WHAT YOU NEED TO DO:
Pick up the article on the 2004 DVD market after its last bullet point and keep writing it.
[PAGE EXCERPT start]
Log in

How Long Will the DVD Party Last?: The Year of Transition

27 Dec, 2004 By: Thomas K. Arnold

Benjamin Feingold, president of Sony Pictures Home Entertainment, says 2004 will go down in the books as “the year of transition.”

Exactly what the year is transitioning into, however, remains vague, even now that it's almost over. As the DVD market enters its mature phase, opinions are mixed on what the future holds. Softer-than-expected sales on certain new mega-hit theatricals this fourth quarter are being interpreted by some as early warning signs that buy rates may finally begin to drop.

“It's an indicator that things might be slowing down,” said Bob Chapek, president of Buena Vista Home Entertainment. “I expect that next year we're going to see a significant fall in the buy rate per household. Maybe the 30th percentile will buy as much as the 20th, but with the 70th percentile you start to hit the laggards.”

Others, however, say not to worry. “I think to predict a change in the buy rate is premature,” said Thomas Lesinski, president of worldwide home entertainment for Paramount Pictures. “What's happening on the new-release side isn't anything new. What I think is amazing is that as more and more homes got added, people kept on collecting, and buy rates held steady. This shows that even in a mature market, DVD has captured the fascination of the American consumer.”

Whether or not that fascination is winding down is just one of several issues that have turned Hollywood's continued optimism about DVD from cheery-eyed to guarded.

• Escalating one-upmanship between high-def rivals Blu-ray Disc and HD-DVD — and the fact that the studios are fairly evenly split between their support — means a format war at launch, once considered unthinkable, might actually break out.

• The crumbling rental market has the big chains scrambling for other ways to make money, from subscriptions, used-DVD sales and a greater focus on games to buying one another out.
[PAGE EXCERPT end]
[ENTRIES SHOWN start]
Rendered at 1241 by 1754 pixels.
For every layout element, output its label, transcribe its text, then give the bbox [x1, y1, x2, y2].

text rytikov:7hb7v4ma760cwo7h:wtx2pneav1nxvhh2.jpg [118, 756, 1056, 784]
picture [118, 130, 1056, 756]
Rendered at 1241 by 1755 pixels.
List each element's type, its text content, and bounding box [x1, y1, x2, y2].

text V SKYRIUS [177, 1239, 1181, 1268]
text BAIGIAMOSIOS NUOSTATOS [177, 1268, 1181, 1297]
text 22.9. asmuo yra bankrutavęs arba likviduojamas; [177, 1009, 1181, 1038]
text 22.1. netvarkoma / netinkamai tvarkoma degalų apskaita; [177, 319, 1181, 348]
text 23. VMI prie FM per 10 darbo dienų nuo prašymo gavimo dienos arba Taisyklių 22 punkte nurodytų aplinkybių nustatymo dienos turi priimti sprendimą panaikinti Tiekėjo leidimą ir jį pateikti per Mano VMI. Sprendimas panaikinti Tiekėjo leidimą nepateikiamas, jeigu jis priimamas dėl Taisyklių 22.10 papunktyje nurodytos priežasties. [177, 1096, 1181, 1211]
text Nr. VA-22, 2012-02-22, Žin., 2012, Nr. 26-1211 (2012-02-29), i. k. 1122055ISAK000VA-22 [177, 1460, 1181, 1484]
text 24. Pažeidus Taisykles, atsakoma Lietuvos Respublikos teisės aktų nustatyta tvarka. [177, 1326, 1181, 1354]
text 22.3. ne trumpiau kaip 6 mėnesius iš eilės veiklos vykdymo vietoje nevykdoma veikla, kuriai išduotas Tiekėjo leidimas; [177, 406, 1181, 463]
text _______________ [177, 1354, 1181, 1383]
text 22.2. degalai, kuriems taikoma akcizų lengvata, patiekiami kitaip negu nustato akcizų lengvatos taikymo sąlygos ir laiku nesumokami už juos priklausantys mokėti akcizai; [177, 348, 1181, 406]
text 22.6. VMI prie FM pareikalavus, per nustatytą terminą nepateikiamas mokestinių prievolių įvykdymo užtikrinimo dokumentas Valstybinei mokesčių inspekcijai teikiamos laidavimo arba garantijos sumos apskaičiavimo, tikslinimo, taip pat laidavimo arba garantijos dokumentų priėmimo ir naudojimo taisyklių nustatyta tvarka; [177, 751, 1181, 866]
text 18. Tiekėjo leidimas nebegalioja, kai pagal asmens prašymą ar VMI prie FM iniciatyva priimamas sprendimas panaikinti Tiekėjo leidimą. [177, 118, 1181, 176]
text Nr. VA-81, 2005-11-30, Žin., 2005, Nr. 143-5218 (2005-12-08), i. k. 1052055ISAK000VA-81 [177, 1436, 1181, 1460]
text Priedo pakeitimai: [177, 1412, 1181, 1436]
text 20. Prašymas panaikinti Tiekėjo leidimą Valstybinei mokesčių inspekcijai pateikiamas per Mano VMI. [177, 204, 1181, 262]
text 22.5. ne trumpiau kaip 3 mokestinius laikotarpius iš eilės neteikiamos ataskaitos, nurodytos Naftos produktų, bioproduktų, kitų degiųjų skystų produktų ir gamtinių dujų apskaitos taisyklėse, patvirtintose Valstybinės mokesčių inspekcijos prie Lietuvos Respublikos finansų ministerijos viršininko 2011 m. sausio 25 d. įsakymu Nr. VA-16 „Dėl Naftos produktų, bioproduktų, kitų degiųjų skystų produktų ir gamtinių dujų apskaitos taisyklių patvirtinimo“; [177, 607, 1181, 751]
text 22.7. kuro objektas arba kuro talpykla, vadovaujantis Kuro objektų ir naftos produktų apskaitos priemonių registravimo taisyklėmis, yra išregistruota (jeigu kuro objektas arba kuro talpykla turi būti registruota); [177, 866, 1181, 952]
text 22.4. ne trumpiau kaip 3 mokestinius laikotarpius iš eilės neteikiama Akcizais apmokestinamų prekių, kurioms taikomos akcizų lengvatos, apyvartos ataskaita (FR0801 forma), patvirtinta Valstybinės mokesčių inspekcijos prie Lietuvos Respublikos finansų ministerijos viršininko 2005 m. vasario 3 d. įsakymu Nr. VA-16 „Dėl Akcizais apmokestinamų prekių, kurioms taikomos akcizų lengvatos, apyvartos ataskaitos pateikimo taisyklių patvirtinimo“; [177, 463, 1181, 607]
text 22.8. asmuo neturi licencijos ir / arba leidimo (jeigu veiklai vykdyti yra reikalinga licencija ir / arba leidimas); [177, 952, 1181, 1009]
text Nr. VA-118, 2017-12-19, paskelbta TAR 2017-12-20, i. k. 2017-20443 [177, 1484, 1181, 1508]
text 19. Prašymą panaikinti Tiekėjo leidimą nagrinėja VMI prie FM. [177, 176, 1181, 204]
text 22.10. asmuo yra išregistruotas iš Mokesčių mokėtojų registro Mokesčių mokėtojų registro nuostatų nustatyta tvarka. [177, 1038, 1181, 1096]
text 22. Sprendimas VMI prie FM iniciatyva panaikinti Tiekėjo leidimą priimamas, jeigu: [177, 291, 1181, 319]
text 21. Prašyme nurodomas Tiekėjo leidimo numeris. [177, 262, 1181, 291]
[ENTRIES SHOWN end]
RESPONSE TO THE TASK:
• Plunging prices on catalog titles — along with the advent of dollar DVDs, which Thanksgiving week accounted for 19 of the top 50 spots on the DVD sales chart — are triggering concerns that the DVD business is being devalued way before its time.

• And retail shelf space has not kept pace with the flow of product coming into the market, creating a space crunch that has studios fighting for premium positions — and forcing them to spend record amounts of money on marketing, not just to pump their product to consumers, but also to show retailers that they care.

“This year will go down as the most crowded year of all time,” said Mike Dunn, president of 20th Century Fox Home Entertainment. “More than 10,000 SKUs were released this year, and there are just so many alternatives. Aside from new releases, you've got catalog growing at about 5 percent, TV DVD sets up 300 percent, direct-to-video and a lot of kids TV product.

“If you look at what's happening now, a title comes out. Then two weeks after it's released, you lose your primary display and your numbers go down dramatically. It makes it very difficult.”

Difficulties aside, 2004 was another record year for home entertainment. Video Store Magazine projects total consumer spending on DVD and VHS will come in at more than $25 billion, $14.6 billion from sales — an 11.4 percent gain from 2003 that more than makes up for an 18 percent drop in rental revenue, which is projected to finish the year at $7.6 billion, down from $9.3 billion last year. (Sales of previously viewed DVDs and cassettes, meanwhile, added another $2.2 billion to the pie, up 69 percent from an estimated $1.3 billion in 2003.)

“It's been a year of tremendous growth for the category, and one that's continued to deliver good news to studio and retailers,” said Kelley Avery, worldwide head of home entertainment for DreamWorks SKG.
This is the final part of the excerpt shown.